[Selected passage]

Usually the deficit is created because we don't record information at the right point in time. Sometimes we make a decision record, but that's often too late because what we want in the future is not a record that a decision, but everything that led up to it. We don't want to know when code was written, we want to know why it was written. In the moment we make the decision or when we write the code, the reasoning is obvious. This is because we already posses the knowledge, so there's no need for us to render that knowledge into information. However, as time goes on, that knowledge will be lost and we'll need information to rebuild it in our own mind. Additionally, people who were not around when the information was generated won't be able to recreate the knowledge because they never had it in the first place, so they'll need to original information to create the knowledge.

Ultimately, this is an upstream failure: we didn't record the information when it was most easily recordable. The best time to record information is when it's actively being used to build knowledge. That is, we should record the information we used to create the knowledge in the first place, instead of trying to take knowledge and export it into information for some unknown entity in the future. More simply: we need to record the conversations we have and place them under bibliographic control. From there we can refer to those records in subsequent information that we create, forming a chain. Summaries are insufficient here, they rely too heavily on people's memories of the original information which are often times incorrect copies.

This is part of the reason why the joyous economy can compete. With much of the conversations being done in public and on mailing lists, it is rather straightforward to not just place those records under bibliographic control, it is also easy for someone new to read the conversations exactly as they happened and gain the necessary knowledge. In a commercial environment with mostly in person meetings the only way to do this is to sit down with someone who was there or to have another meeting and hope you arrive at the same knowledge.⁵

So we need to record information as it's generated and then place it under control. Is it really that simple? Well no, we need one more crucial step.

[/Selected passage]
[Dataset]

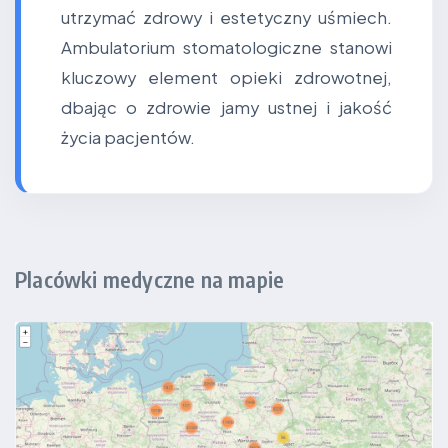
utrzymać zdrowy i estetyczny uśmiech.
Ambulatorium stomatologiczne stanowi
kluczowy element opieki zdrowotnej,
dbając o zdrowie jamy ustnej i jakość
życia pacjentów.
Placówki medyczne na mapie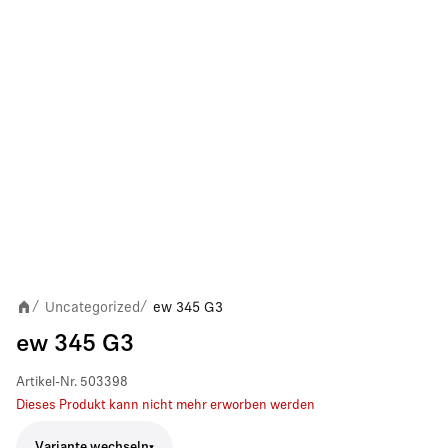
Uncategorized
ew 345 G3
/
/
ew 345 G3
Artikel-Nr.
503398
Dieses Produkt kann nicht mehr erworben werden
Variante wechseln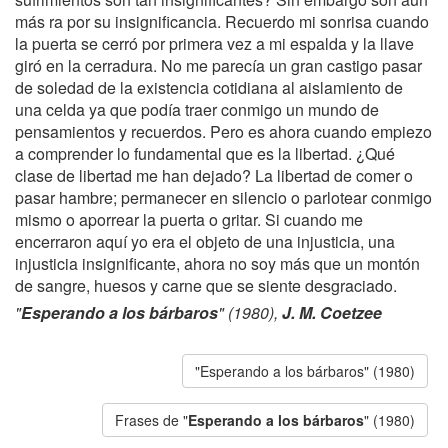
más ra por su insignificancia. Recuerdo mi sonrisa cuando
la puerta se cerró por primera vez a mi espalda y la llave
giró en la cerradura. No me parecía un gran castigo pasar
de soledad de la existencia cotidiana al aislamiento de
una celda ya que podía traer conmigo un mundo de
pensamientos y recuerdos. Pero es ahora cuando empiezo
a comprender lo fundamental que es la libertad. ¿Qué
clase de libertad me han dejado? La libertad de comer o
pasar hambre; permanecer en silencio o parlotear conmigo
mismo o aporrear la puerta o gritar. Si cuando me
encerraron aquí yo era el objeto de una injusticia, una
injusticia insignificante, ahora no soy más que un montón
de sangre, huesos y carne que se siente desgraciado.
"
Esperando a los bárbaros
" (1980),
J. M. Coetzee
"Esperando a los bárbaros" (1980)
Frases de "
Esperando a los bárbaros
" (1980)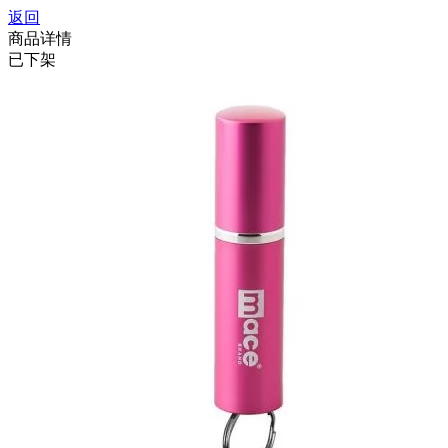
返回
商品详情
已下架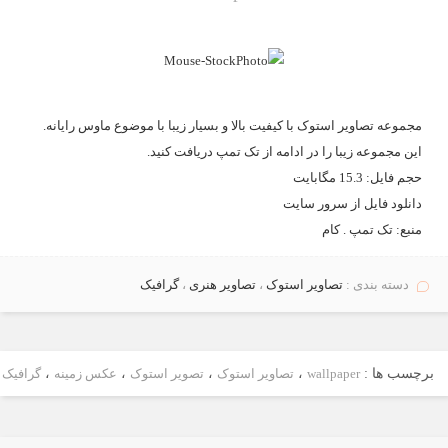
مجموعه
تصاویر استوک
با کیفیت بالا و بسیار زیبا با موضوع ماوس رایانه.
این مجموعه زیبا را در ادامه از
تک تمپ
دریافت کنید.
حجم فايل: 15.3 مگابايت
دانلود فايل از
سرور سايت
منبع:
تک تمپ . کام
دسته بندی :
تصاویر استوک
،
تصاویر هنری
،
گرافیک
برچسب ها :
wallpaper
،
تصاویر استوک
،
تصویر استوک
،
عکس زمینه
،
گرافیک
،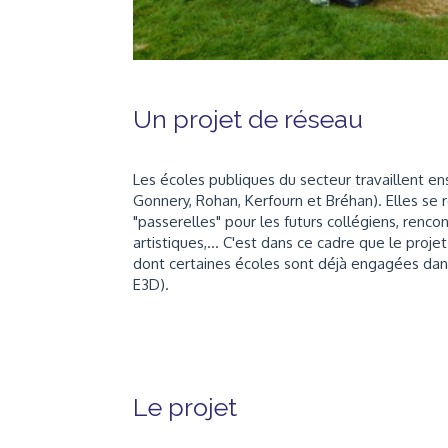
Un projet de réseau
Les écoles publiques du secteur travaillent en
Gonnery, Rohan, Kerfourn et Bréhan). Elles se 
"passerelles" pour les futurs collégiens, renco
artistiques,... C'est dans ce cadre que le proj
dont certaines écoles sont déjà engagées da
E3D).
Le projet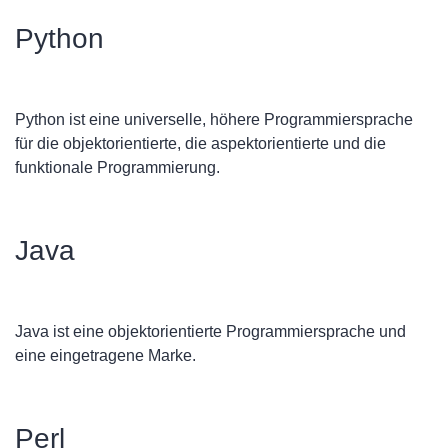
Python
Python ist eine universelle, höhere Programmiersprache
für die objektorientierte, die aspektorientierte und die
funktionale Programmierung.
Java
Java ist eine objektorientierte Programmiersprache und
eine eingetragene Marke.
Perl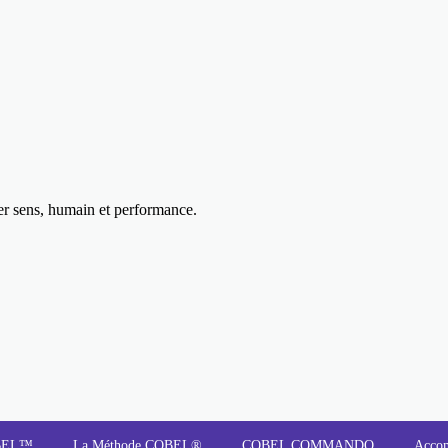
uer sens, humain et performance.
OBEL™
La Méthode COBEL®
COBEL COMMANDO
Acco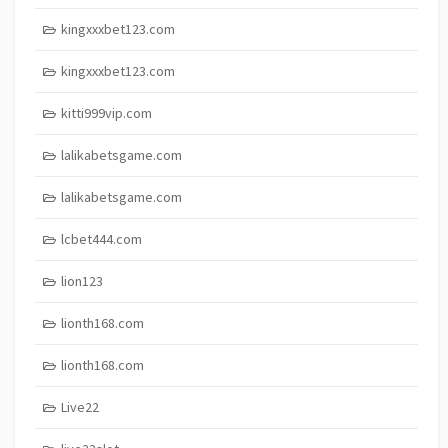
kingxxxbet123.com
kingxxxbet123.com
kitti999vip.com
lalikabetsgame.com
lalikabetsgame.com
lcbet444.com
lion123
lionth168.com
lionth168.com
Live22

[/Dataset]

Tasks and exercises.
A - Using the passage on recording information, explain in one to three sentences why the reasoning behind a decision or piece of code goes unrecorded at the moment it is made.
B - Extract the words of the passage on recording information from "Ultimately, this is" up to and including "times incorrect copies.".
C - Answer these questions from the passage on recording information:
(i) When is the best time to record information?
(ii) What do summaries rely on too heavily?
(iii) In a commercial environment with mostly in-person meetings, what are the only ways for someone new to gain the necessary knowledge?
These rows come from a separate source.

List of answers.
A - At that moment the reasoning is obvious because we already possess the knowledge, so there seems to be no need to render it into information. As time goes on, that knowledge is lost.

B -
Ultimately, this is an upstream failure: we didn't record the information when it was most easily recordable. The best time to record information is when it's actively being used to build knowledge. That is, we should record the information we used to create the knowledge in the first place, instead of trying to take knowledge and export it into information for some unknown entity in the future. More simply: we need to record the conversations we have and place them under bibliographic control. From there we can refer to those records in subsequent information that we create, forming a chain. Summaries are insufficient here, they rely too heavily on people's memories of the original information which are often times incorrect copies.

C -
(i) When it's actively being used to build knowledge.
(ii) People's memories of the original information, which are often incorrect copies.
(iii) Sitting down with someone who was there, or having another meeting and hoping to arrive at the same knowledge.